All staff members are charged with the following:

  • Taking responsibility for learning and applying the service standards in all encounters: This can begin even before an employee is hired and is practiced every day thereafter.
  • Identifying ways to apply innovation and problem solving. Improving service levels isn’t a top-down initiative. The staff who are on the front lines, interacting with customers on a daily basis, are the ones most likely to develop workable solutions to improve encounters.
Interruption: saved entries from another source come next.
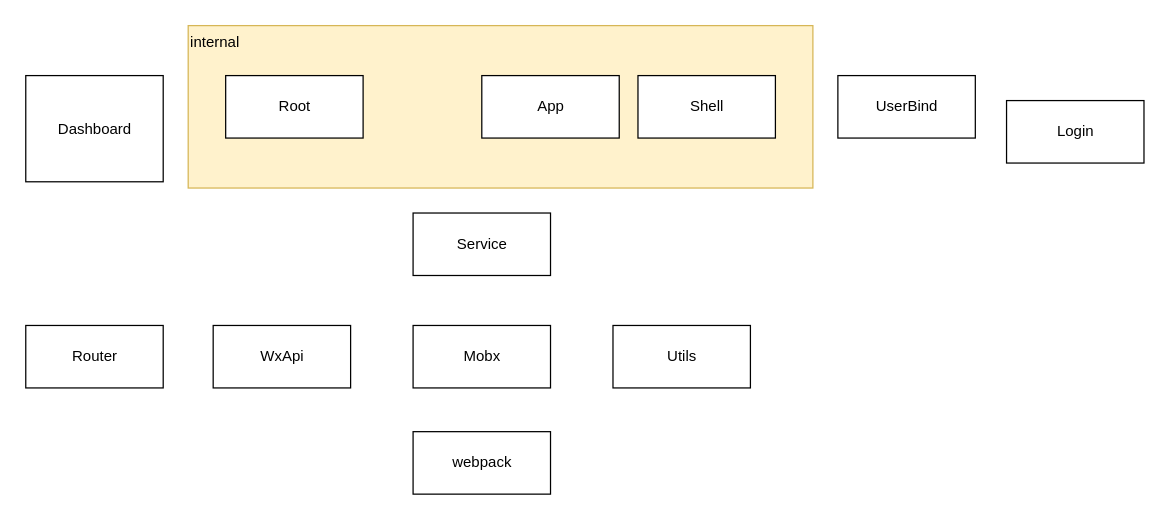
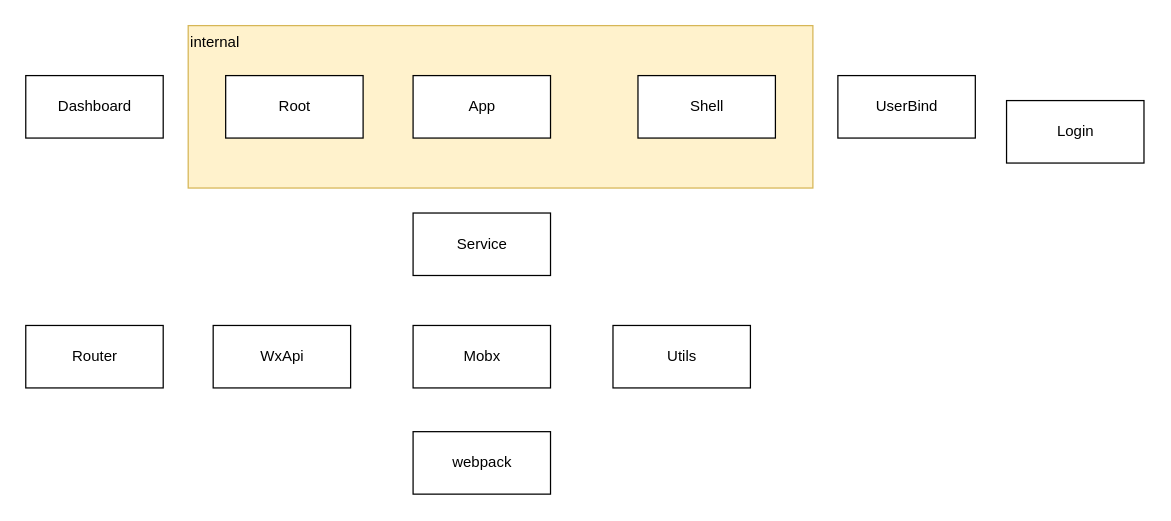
  <mxCell id="0" />
  <mxCell id="1" parent="0" />
  <mxCell id="2" value="internal" style="rounded=0;whiteSpace=wrap;html=1;fillColor=#fff2cc;strokeColor=#d6b656;align=left;horizontal=1;verticalAlign=top;" parent="1" vertex="1"><mxGeometry x="150" y="20" width="500" height="130" as="geometry" /></mxCell>
- <mxCell id="3" value="App" style="html=1;" parent="1" vertex="1"><mxGeometry x="385" y="60" width="110" height="50" as="geometry" /></mxCell>
+ <mxCell id="3" value="App" style="html=1;" parent="1" vertex="1"><mxGeometry x="330" y="60" width="110" height="50" as="geometry" /></mxCell>
  <mxCell id="4" value="Root" style="html=1;" parent="1" vertex="1"><mxGeometry x="180" y="60" width="110" height="50" as="geometry" /></mxCell>
  <mxCell id="5" value="Login" style="html=1;" parent="1" vertex="1"><mxGeometry x="805" y="80" width="110" height="50" as="geometry" /></mxCell>
  <mxCell id="6" value="UserBind" style="html=1;" parent="1" vertex="1"><mxGeometry x="670" y="60" width="110" height="50" as="geometry" /></mxCell>
- <mxCell id="7" value="Dashboard" style="html=1;" parent="1" vertex="1"><mxGeometry x="20" y="60" width="110" height="85" as="geometry" /></mxCell>
+ <mxCell id="7" value="Dashboard" style="html=1;" parent="1" vertex="1"><mxGeometry x="20" y="60" width="110" height="50" as="geometry" /></mxCell>
  <mxCell id="8" value="Shell" style="html=1;" parent="1" vertex="1"><mxGeometry x="510" y="60" width="110" height="50" as="geometry" /></mxCell>
  <mxCell id="9" value="Router" style="html=1;align=center;" parent="1" vertex="1"><mxGeometry x="20" y="260" width="110" height="50" as="geometry" /></mxCell>
  <mxCell id="10" value="WxApi" style="html=1;align=center;" parent="1" vertex="1"><mxGeometry x="170" y="260" width="110" height="50" as="geometry" /></mxCell>
  <mxCell id="11" value="Mobx" style="html=1;align=center;" parent="1" vertex="1"><mxGeometry x="330" y="260" width="110" height="50" as="geometry" /></mxCell>
  <mxCell id="12" value="Service" style="html=1;align=center;" parent="1" vertex="1"><mxGeometry x="330" y="170" width="110" height="50" as="geometry" /></mxCell>
  <mxCell id="13" value="Utils" style="html=1;align=center;" parent="1" vertex="1"><mxGeometry x="490" y="260" width="110" height="50" as="geometry" /></mxCell>
  <mxCell id="14" value="webpack" style="html=1;align=center;" parent="1" vertex="1"><mxGeometry x="330" y="345" width="110" height="50" as="geometry" /></mxCell>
  • Actively participating in recognizing peers: Staff can reinforce service behaviors in each other by seeking out opportunities to thank a peer for going the extra mile.

Take a moment to step back and assess whether the leaders and staff at each level of your organization are fulfilling their core service roles. Is one member of the team overloaded while another feels disconnected from the initiative? Does everyone understand their roles? With staff at all levels of the organization committed to fulfilling these key roles, your service initiative will become a well-oiled machine on its way to service excellence.